The `method` option by default is `copy`, if you want to archive the upperdir as a tar.gz file, you can set it to `tar.gz` instead.
If you want to change the content file owner of the tar file, you can set `tar-content-owner` value, such as `2000` or `2000:3000`.
Please note that only integer uid and gid supported, username won't work.
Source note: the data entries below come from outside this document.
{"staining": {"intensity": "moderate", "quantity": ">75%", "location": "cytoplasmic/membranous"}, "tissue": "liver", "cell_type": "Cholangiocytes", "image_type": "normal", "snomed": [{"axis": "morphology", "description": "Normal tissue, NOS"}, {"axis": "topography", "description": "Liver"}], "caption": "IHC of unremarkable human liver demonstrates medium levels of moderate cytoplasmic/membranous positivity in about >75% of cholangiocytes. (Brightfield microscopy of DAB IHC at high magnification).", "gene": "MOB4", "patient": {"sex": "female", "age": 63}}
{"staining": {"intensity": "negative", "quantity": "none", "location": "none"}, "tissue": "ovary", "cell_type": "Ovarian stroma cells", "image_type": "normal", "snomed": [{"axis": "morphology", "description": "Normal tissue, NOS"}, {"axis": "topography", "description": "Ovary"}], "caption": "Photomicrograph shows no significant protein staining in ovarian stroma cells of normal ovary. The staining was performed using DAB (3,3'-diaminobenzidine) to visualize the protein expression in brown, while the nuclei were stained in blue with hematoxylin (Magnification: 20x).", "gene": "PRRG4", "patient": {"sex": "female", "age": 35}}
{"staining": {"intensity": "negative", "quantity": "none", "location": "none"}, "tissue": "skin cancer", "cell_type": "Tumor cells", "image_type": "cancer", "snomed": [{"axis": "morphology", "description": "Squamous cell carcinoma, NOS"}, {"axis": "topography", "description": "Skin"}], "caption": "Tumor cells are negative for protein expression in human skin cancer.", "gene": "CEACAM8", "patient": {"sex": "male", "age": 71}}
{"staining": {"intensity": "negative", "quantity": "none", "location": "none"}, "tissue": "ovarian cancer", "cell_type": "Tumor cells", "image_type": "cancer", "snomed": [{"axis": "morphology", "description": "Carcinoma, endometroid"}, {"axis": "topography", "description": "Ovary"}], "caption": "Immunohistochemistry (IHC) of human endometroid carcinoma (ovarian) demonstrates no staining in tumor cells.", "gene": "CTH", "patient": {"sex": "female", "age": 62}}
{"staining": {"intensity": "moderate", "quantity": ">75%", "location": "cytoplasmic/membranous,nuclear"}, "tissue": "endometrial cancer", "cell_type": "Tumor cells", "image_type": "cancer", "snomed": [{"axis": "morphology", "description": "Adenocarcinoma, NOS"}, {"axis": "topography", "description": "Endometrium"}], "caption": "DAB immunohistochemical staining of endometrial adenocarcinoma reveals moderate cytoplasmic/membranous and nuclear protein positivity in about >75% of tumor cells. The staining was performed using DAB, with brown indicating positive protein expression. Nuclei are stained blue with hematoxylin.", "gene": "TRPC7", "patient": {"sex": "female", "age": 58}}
## Add poststop hook directly in the OCI spec
There are different ways of running a container, if you are generating OCI spec yourself and running OCI runtimes such as [crun](https://github.com/containers/crun) yourself, you can add the `poststop` hook directly into the spec file like this:
```json
{
"//": "... other OCI spec content ...",
"hooks": {
"poststop": [
{
"path": "/usr/bin/archive_overlay"
}
]
}
}
```
For more information about the OCI spec schema, please see the [document here](https://github.com/opencontainers/runtime-spec/blob/48415de180cf7d5168ca53a5aa27b6fcec8e4d81/config.md#posix-platform-hooks).
## Add OCI hook config
Another way to add the OCI hook is to create a OCI hook config file.
Here's an example:
```json
{
"version": "1.0.0",
"hook": {
"path": "/usr/bin/archive_overlay"
},
"when": {
"annotations": {
"com\\.launchplatform\\.oci-hooks\\.archive-overlay\\.([^.]+)\\.mount-point": "(.+)",
"com\\.launchplatform\\.oci-hooks\\.archive-overlay\\.([^.]+)\\.archive-to": "(.+)"
}
},
"stages": ["poststop"]
}
```
For more information about the OCI hooks schema, please see the [document here](https://github.com/containers/podman/blob/v3.4.7/pkg/hooks/docs/oci-hooks.5.md).
# Debug
To debug the hook, you can add `--log-level=debug` (or `trace` if you need more details) argument for the `archive_overlay` executable, it will print debug information.
With OCI runtimes like [crun](https://github.com/containers/crun), you can also add an annotation like this:
```
run.oci.hooks.stderr=/path/to/stderr
```
to make the runtime redirect the stderr from the hook executable to specific file.
Please note that podman invokes poststop hook instead of delegating it to crun, so the annotation won't work for podman.
## Syslog
You can also pass `--syslog` option to make the hook omits log messages to syslog.
However, please ensure that you have syslog daemon running on your system otherwise the hook still runs but no log messages will be sent.